Will Huawei’s Ascend 920 be able to replace NVIDIA’s H20 chips across the Chinese market?
Last week, amidst the looming trade war, the US put limitations on NVIDIA. The H20 chips, which were specially designed owing to the US’s export regulations, now require special access to sell in China.
The US wonders if it’s allowing China more access to power than it should. This limitation tightened the grip on selling AI chips to China, which could add an extra computing edge to its supercomputers.
While this was disappointing news for NVIDIA, its Chinese competitors foresaw this as an opportunity.
Huawei has spent the last couple of years attempting to match NVIDIA’s capabilities. While its previous 910C processors were only able to match 60% of H20’s inference performance, the new variants promise to be more efficient.
Huawei Technologies is stepping up its game by launching a new AI chip, the Ascend 920. Being introduced as an alternative to NVIDIA’s H20 processors, the tech company will begin its mass shipment next month.

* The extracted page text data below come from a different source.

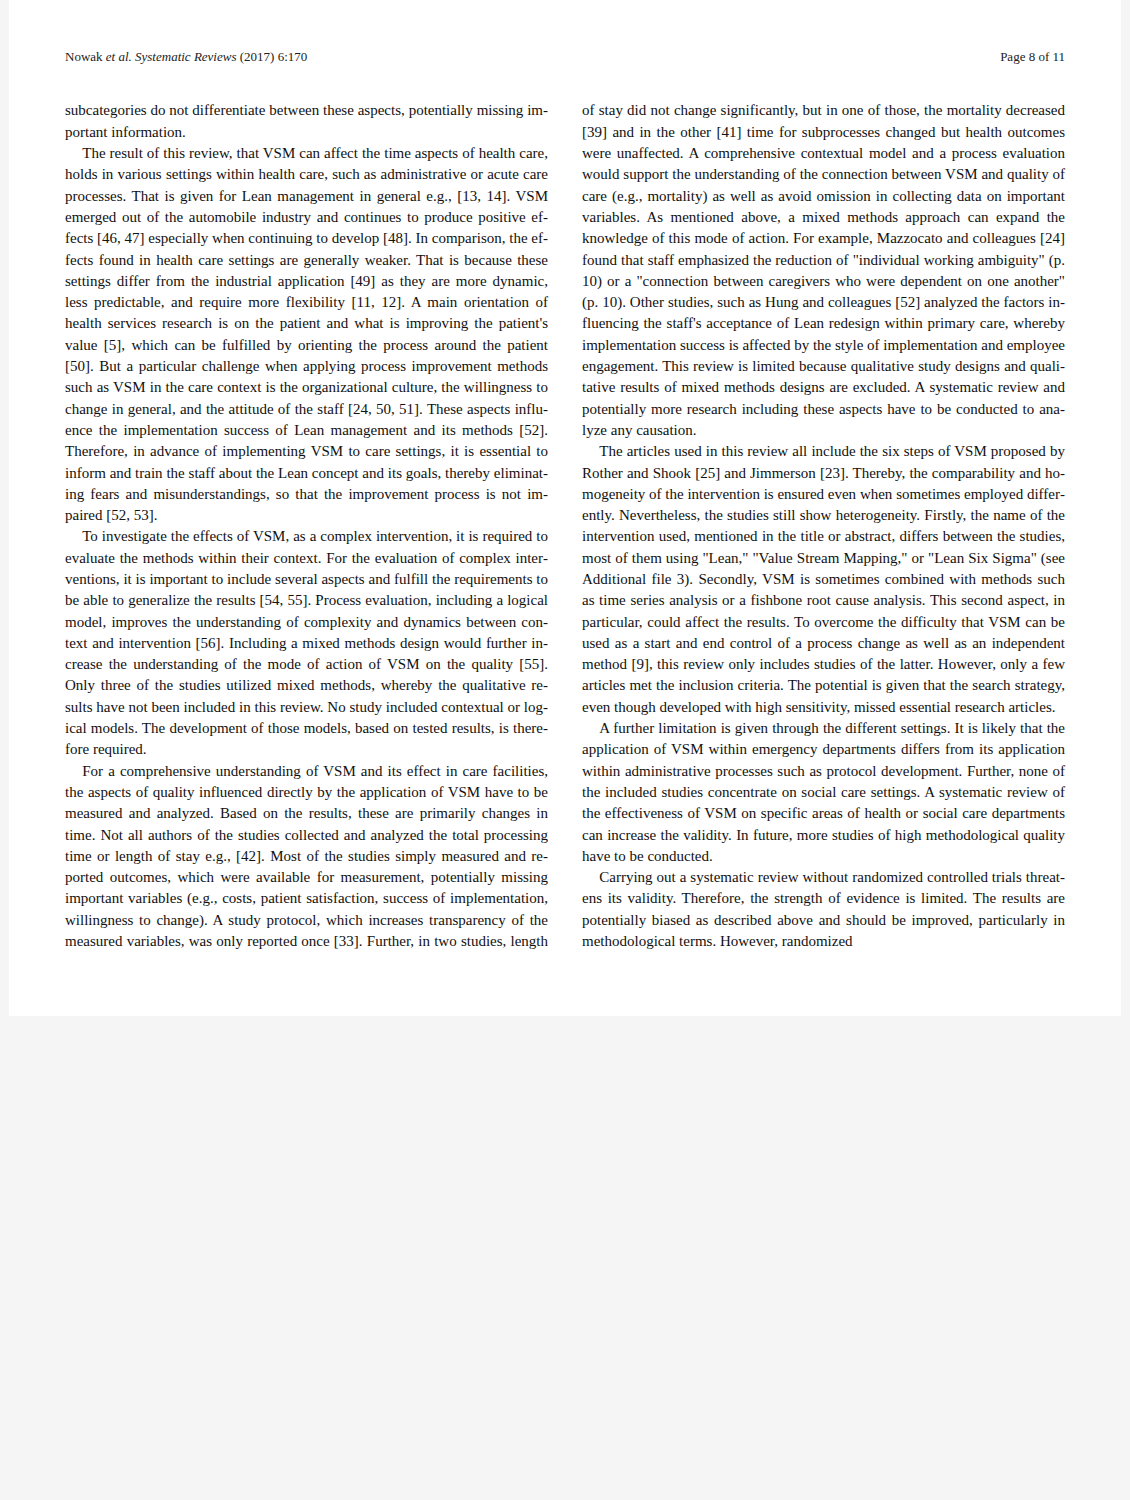Nowak et al. Systematic Reviews (2017) 6:170 Page 8 of 11
subcategories do not differentiate between these aspects, potentially missing important information.
The result of this review, that VSM can affect the time aspects of health care, holds in various settings within health care, such as administrative or acute care processes. That is given for Lean management in general e.g., [13, 14]. VSM emerged out of the automobile industry and continues to produce positive effects [46, 47] especially when continuing to develop [48]. In comparison, the effects found in health care settings are generally weaker. That is because these settings differ from the industrial application [49] as they are more dynamic, less predictable, and require more flexibility [11, 12]. A main orientation of health services research is on the patient and what is improving the patient's value [5], which can be fulfilled by orienting the process around the patient [50]. But a particular challenge when applying process improvement methods such as VSM in the care context is the organizational culture, the willingness to change in general, and the attitude of the staff [24, 50, 51]. These aspects influence the implementation success of Lean management and its methods [52]. Therefore, in advance of implementing VSM to care settings, it is essential to inform and train the staff about the Lean concept and its goals, thereby eliminating fears and misunderstandings, so that the improvement process is not impaired [52, 53].
To investigate the effects of VSM, as a complex intervention, it is required to evaluate the methods within their context. For the evaluation of complex interventions, it is important to include several aspects and fulfill the requirements to be able to generalize the results [54, 55]. Process evaluation, including a logical model, improves the understanding of complexity and dynamics between context and intervention [56]. Including a mixed methods design would further increase the understanding of the mode of action of VSM on the quality [55]. Only three of the studies utilized mixed methods, whereby the qualitative results have not been included in this review. No study included contextual or logical models. The development of those models, based on tested results, is therefore required.
For a comprehensive understanding of VSM and its effect in care facilities, the aspects of quality influenced directly by the application of VSM have to be measured and analyzed. Based on the results, these are primarily changes in time. Not all authors of the studies collected and analyzed the total processing time or length of stay e.g., [42]. Most of the studies simply measured and reported outcomes, which were available for measurement, potentially missing important variables (e.g., costs, patient satisfaction, success of implementation, willingness to change). A study protocol, which increases transparency of the measured variables, was only reported once [33]. Further, in two studies, length of stay did not change significantly, but in one of those, the mortality decreased [39] and in the other [41] time for subprocesses changed but health outcomes were unaffected. A comprehensive contextual model and a process evaluation would support the understanding of the connection between VSM and quality of care (e.g., mortality) as well as avoid omission in collecting data on important variables. As mentioned above, a mixed methods approach can expand the knowledge of this mode of action. For example, Mazzocato and colleagues [24] found that staff emphasized the reduction of "individual working ambiguity" (p. 10) or a "connection between caregivers who were dependent on one another" (p. 10). Other studies, such as Hung and colleagues [52] analyzed the factors influencing the staff's acceptance of Lean redesign within primary care, whereby implementation success is affected by the style of implementation and employee engagement. This review is limited because qualitative study designs and qualitative results of mixed methods designs are excluded. A systematic review and potentially more research including these aspects have to be conducted to analyze any causation.
The articles used in this review all include the six steps of VSM proposed by Rother and Shook [25] and Jimmerson [23]. Thereby, the comparability and homogeneity of the intervention is ensured even when sometimes employed differently. Nevertheless, the studies still show heterogeneity. Firstly, the name of the intervention used, mentioned in the title or abstract, differs between the studies, most of them using "Lean," "Value Stream Mapping," or "Lean Six Sigma" (see Additional file 3). Secondly, VSM is sometimes combined with methods such as time series analysis or a fishbone root cause analysis. This second aspect, in particular, could affect the results. To overcome the difficulty that VSM can be used as a start and end control of a process change as well as an independent method [9], this review only includes studies of the latter. However, only a few articles met the inclusion criteria. The potential is given that the search strategy, even though developed with high sensitivity, missed essential research articles.
A further limitation is given through the different settings. It is likely that the application of VSM within emergency departments differs from its application within administrative processes such as protocol development. Further, none of the included studies concentrate on social care settings. A systematic review of the effectiveness of VSM on specific areas of health or social care departments can increase the validity. In future, more studies of high methodological quality have to be conducted.
Carrying out a systematic review without randomized controlled trials threatens its validity. Therefore, the strength of evidence is limited. The results are potentially biased as described above and should be improved, particularly in methodological terms. However, randomized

Additionally, Huawei claims that the Ascend 910 processor’s capabilities are comparable to the H20 because it has two 910B processors integrated into it.
Introduced only recently to the public, Huawei kept this chip’s manufacturing under wraps. But announced it to the market as soon as the US restrictions on NVIDIA’s H20 chips and AMD’s MI308.
Amid significant market changes, Huawei’s chips could attract serious attention from Chinese tech giants.